El caso es que Mister Brooks sintió la flecha de cupido en su corazón en cuanto la vio y se dijo que no podía haber encontrado mejor razón para quedarse definitivamente en España que aquella dama que tenía que convertir en su esposa sí o sí. Sabía que conquistarla sería tarea ardua y difícil, pues jamás había conocido hembra y además estaba su timidez recalcitrante, que le hacía que cada vez que pensaba en el mero hecho de acercarse a una mujer le entrara un sudor frío y los latidos de su corazón de dispararan alcanzando límites insospechados. Tenía que planear una estrategia que pareciera casual, así que día sí y día también, se sentaba en el hall del hotel y le daba vueltas a la cabeza, mientras observaba las actitudes de otras parejas para ver si podía sacar algo en limpio.
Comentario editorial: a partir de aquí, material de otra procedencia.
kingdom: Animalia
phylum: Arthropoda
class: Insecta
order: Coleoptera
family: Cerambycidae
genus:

Un día escuchó a un muchacho que, mientras se dirigía hacia al ascensor de la mano de una joven preciosa, le decía que se preparara, que esa noche la iba a poner mirando para Cuenca, ante lo que la chica dio palmaditas de alegría y puso cara de suprema felicidad. Sin duda mirar para Cuenca era algo agradable. Sabía Mister Brooks, pues se había ocupado de informarse cuando decidió viajar por España, dónde se encontraba situada la ciudad de Cuenca, aunque ignoraba que desde algún punto de Benidorm se pudiera ver. El caso es que antes de dar el paso definitivo, decidió preguntarle a la recepcionista por qué mirar para Cuenca ponía contento a la gente. La recepcionista era parca en palabras pero resolvía casi todas sus dudas y cuando escuchó la pregunta de su huésped sonrió de manera enigmática y le dijo que ya lo descubriría, pero que era muy guay. Esa respuesta un tanto confusa le fue suficiente para decidir proponerle a Lucita mirar para Cuenca durante un rato, ya se enteraría de a dónde debían de ir para hacer tal cosa.
La volvió a ver aquella misma tarde con su grupo de cebras. Se sentaron en una terraza de verano copándolo todo y pidieron sus consumiciones. Él consiguió sentarse cerca con mucho disimulo y con el mismo disimulo intentó escuchar la conversación que mantenían, cosa que no fue especialmente difícil dado los gritos que proferían. Así se enteró de que regresaban a su pueblo dentro de dos días, margen que le quedaba para conquistar a Lucita. Se puso muy nervioso, puesto que todavía no había decidido ninguna táctica de ataque, y no se le ocurrió mejor cosa, mientras la pensaba, que unirse al grupo y seguir a su amada de acá para allá, lo que provocó el temor y el recelo entre los miembros de la excursión, que fueron con la queja a Lucita. Ésta, que era muy echada “palante”, se encaró con Mister Brooks y le preguntó de malas maneras que era lo que coño quería, a lo que él respondió que no quería ningún coño, que lo único que deseaba era mirar Cuenca a su lado. Y Lucita, a la que jamás le habían hecho proposición semejante, le dijo que sí, que en ese mismo momento se iban a ver Cuenca. Se llevó a Mister Brooks a su habitación de hotel y allí miraron Cuenca, Cádiz y hasta Lisboa. A él le satisfizo enormemente no solo conocer de primera mano lo que era ver Cuenca, sino ser correspondido por su enamorada y ésta, que nunca la vio tan gorda, les dijo a sus compañeros que se fueran sin ella, que se casaba con Mister Brooks y que ya vería dónde terminaba, si en Benidorm, si en Inglaterra, o incluso en Cuenca, todo es posible.